_ASSIGNMENT:_
The records that follow are to be transcribed word for word.

Segment Open

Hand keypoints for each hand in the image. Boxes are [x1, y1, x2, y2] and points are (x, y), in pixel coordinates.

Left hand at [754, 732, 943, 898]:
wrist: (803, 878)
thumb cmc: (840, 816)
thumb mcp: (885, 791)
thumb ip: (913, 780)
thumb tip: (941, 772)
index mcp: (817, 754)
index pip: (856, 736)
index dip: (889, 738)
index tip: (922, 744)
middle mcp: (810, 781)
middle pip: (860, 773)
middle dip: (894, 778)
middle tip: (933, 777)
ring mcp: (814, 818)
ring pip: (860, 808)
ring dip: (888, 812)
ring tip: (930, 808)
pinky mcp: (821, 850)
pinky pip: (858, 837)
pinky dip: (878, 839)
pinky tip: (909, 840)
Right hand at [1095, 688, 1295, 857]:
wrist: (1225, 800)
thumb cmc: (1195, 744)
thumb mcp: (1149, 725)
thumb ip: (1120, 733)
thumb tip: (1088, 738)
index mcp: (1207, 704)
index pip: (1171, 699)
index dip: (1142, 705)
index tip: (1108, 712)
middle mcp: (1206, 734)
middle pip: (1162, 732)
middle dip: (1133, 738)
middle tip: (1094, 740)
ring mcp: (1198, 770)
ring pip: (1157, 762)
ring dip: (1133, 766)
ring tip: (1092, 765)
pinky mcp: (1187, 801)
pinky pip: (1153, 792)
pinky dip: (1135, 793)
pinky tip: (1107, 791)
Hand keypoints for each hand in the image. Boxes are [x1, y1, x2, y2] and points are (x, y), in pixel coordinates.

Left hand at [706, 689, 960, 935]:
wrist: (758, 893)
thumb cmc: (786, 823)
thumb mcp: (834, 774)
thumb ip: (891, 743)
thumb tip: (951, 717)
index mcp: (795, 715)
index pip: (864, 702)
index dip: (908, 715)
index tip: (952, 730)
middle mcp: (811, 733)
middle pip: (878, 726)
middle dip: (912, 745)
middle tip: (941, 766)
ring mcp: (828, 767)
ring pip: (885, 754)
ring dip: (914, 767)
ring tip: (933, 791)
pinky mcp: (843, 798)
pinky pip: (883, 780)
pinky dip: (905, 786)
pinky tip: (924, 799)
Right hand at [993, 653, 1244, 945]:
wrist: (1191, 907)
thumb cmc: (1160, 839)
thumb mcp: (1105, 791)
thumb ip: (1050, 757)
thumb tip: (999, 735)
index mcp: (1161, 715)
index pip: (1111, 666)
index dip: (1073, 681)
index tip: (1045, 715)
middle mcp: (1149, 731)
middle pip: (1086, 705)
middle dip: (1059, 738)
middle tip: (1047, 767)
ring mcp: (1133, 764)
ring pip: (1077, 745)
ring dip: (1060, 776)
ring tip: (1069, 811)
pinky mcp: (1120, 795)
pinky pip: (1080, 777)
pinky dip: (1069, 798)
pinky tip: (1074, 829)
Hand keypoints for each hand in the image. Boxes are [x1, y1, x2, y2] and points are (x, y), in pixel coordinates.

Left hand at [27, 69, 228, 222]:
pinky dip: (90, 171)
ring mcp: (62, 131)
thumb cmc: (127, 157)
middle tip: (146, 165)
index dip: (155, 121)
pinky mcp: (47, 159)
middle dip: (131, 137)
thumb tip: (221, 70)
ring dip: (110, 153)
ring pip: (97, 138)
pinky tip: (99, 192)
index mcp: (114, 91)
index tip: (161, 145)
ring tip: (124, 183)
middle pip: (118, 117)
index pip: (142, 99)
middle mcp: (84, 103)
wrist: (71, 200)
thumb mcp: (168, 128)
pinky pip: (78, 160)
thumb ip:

Segment Closed

_RESULT FOR THIS EXERCISE:_
Hand keypoints for each hand in the image. Boxes are [x1, y1, x2, y2] and points are (x, y), in pixel coordinates.

Left hand at [754, 732, 943, 898]:
wrist: (803, 878)
thumb cmc: (840, 816)
thumb mcp: (885, 791)
thumb ip: (913, 780)
thumb tip: (941, 772)
index mcp: (817, 754)
index pip: (856, 736)
index dip: (889, 738)
index tip: (922, 744)
middle mcp: (810, 781)
middle pip: (860, 773)
middle dip: (894, 778)
middle tip: (933, 777)
ring mcp: (814, 818)
ring pip: (860, 808)
ring dip: (888, 812)
ring tip: (930, 808)
pinky mcp: (821, 850)
pinky pip: (858, 837)
pinky dip: (878, 839)
pinky tip: (909, 840)
Right hand at [1095, 688, 1295, 857]:
wrist: (1225, 800)
thumb cmc: (1195, 744)
thumb mcp: (1149, 725)
thumb ip: (1120, 733)
thumb tip: (1088, 738)
index mcp: (1207, 704)
index pip: (1171, 699)
index dip: (1142, 705)
index tip: (1108, 712)
middle mcp: (1206, 734)
middle pip: (1162, 732)
middle dip: (1133, 738)
middle tip: (1094, 740)
ring mcp: (1198, 770)
ring pip: (1157, 762)
ring dip: (1133, 766)
ring tip: (1092, 765)
pinky mcp: (1187, 801)
pinky pip: (1153, 792)
pinky dip: (1135, 793)
pinky tip: (1107, 791)
Hand keypoints for each hand in the image. Boxes are [x1, y1, x2, y2] and points are (x, y), in pixel coordinates.

Left hand at [706, 689, 960, 935]:
wrist: (758, 893)
thumb cmc: (786, 823)
thumb mcp: (834, 774)
thumb ip: (891, 743)
thumb tip: (951, 717)
index mcp: (795, 715)
index pip: (864, 702)
index dip: (908, 715)
index tip: (952, 730)
middle mcp: (811, 733)
middle pip: (878, 726)
middle dip: (912, 745)
middle tip: (941, 766)
ring mcp: (828, 767)
ring pip: (885, 754)
ring dip: (914, 767)
ring tip: (933, 791)
pinky mcp: (843, 798)
pinky pip: (883, 780)
pinky dip: (905, 786)
pinky tip: (924, 799)
Right hand at [993, 653, 1244, 945]:
wrist: (1191, 907)
thumb cmc: (1160, 839)
thumb mcp: (1105, 791)
thumb ip: (1050, 757)
thumb tip: (999, 735)
index mcp: (1161, 715)
index pip: (1111, 666)
index dip: (1073, 681)
index tip: (1045, 715)
middle mcp: (1149, 731)
middle pip: (1086, 705)
middle dip: (1059, 738)
middle tip: (1047, 767)
ring mcp: (1133, 764)
ring pip: (1077, 745)
ring dip: (1060, 776)
ring tip: (1069, 811)
pinky mcp: (1120, 795)
pinky pip: (1080, 777)
pinky dip: (1069, 798)
pinky tip: (1074, 829)
Hand keypoints for each hand in the image. Boxes are [x1, y1, x2, y2] and points are (x, y), in pixel coordinates.

Left hand at [27, 69, 228, 222]:
pinky dip: (90, 171)
ring mcp: (62, 131)
thumb cmc: (127, 157)
middle tip: (146, 165)
index dip: (155, 121)
pinky mcp: (47, 159)
middle dip: (131, 137)
thumb tip: (221, 70)
ring dip: (110, 153)
ring pip: (97, 138)
pinky tip: (99, 192)
index mcp: (114, 91)
index tip: (161, 145)
ring tip: (124, 183)
middle pip: (118, 117)
index pip: (142, 99)
middle mcp: (84, 103)
wrist: (71, 200)
thumb mcp: (168, 128)
pinky pip: (78, 160)
thumb ip:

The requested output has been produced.